DNS server used during VPN communication
[Peer]#

item

value

PublicKey

public key for server [server_public.key]

PresharedKey

preshared key for client [client_preshared.key]

EndPoint

IP address:port of VPN server

AllowdIPs

destination IP address for traffic routed through the VPN. To allow all traffic, specify 0.0.0.0/0

PresistentKeepalive

interval for sending KeepAlive to maintain the VPN connection
/etc/wireguard/client-user1.conf#
 1[Interface]
 2PrivateKey = qNIP6g87l1amc7DgOAU89FekdjBMl0R4VNNRUZbxx5lI=
 3Address = 172.16.0.11/24
 4DNS = 172.16.0.1
 5
 6[Peer]
 7PublicKey = f4iFlgB1GP+mn4UeGnPd9dn8TrEkXz3Torw0hbbrIQg=
 8PresharedKey = COAT3vmcPTDGKBndd2FtwoB0vUh7gmvgue9jomPFqr1c=
 9EndPoint = 192.168.0.10:51820
10AllowedIPs = 0.0.0.0/0
11PersistentKeepalive = 25

server start#

wg-quick up wg0

server stop#

wg-quick down wg0

set servis#

systemctl enable wg-quick@wg0
systemctl start wg-quick@wg0

check starting#

wg

client setting#

for iPhone#

  1. download WireGuard app from AppStore

https://apps.apple.com/jp/app/wireguard/id1441195209

  1. click [add tunnel]

  2. click [scan QRcode]

  3. excecute following command on the server to display the QRcode, then scan it with WireGuard app.

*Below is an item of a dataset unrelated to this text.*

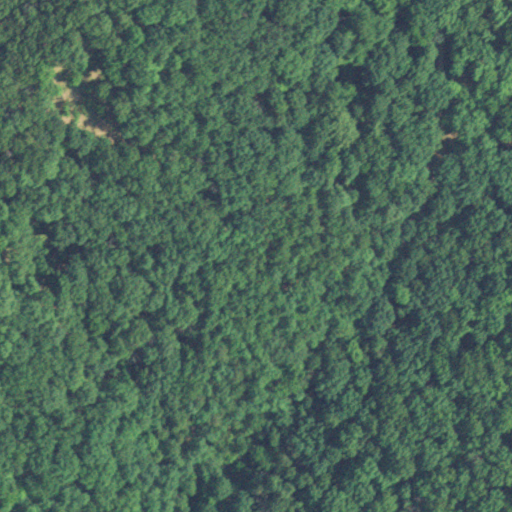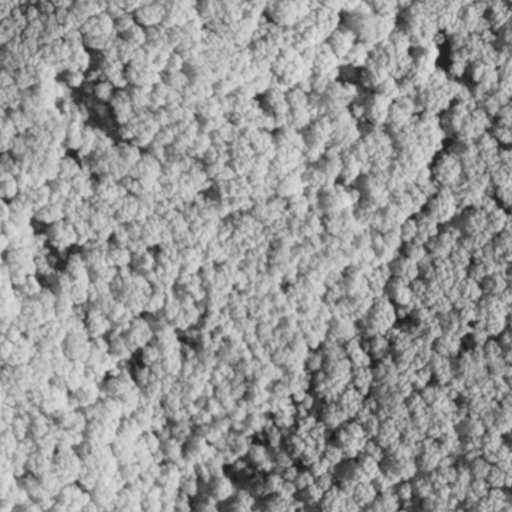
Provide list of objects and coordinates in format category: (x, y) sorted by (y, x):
road: (365, 274)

qrencode -t ansiutf8 -r /etc/wireguard/client-user1.conf
qrencode -t ansiutf8 -r /etc/wireguard/client-user2.conf

  1. enter any name in [Name the scanned tunnel settings] to create a profile.

tips#

add ad-blocking functionality by integration with AdGuard. register AdGuard Home's IP address in the DNS setting of the client configuration.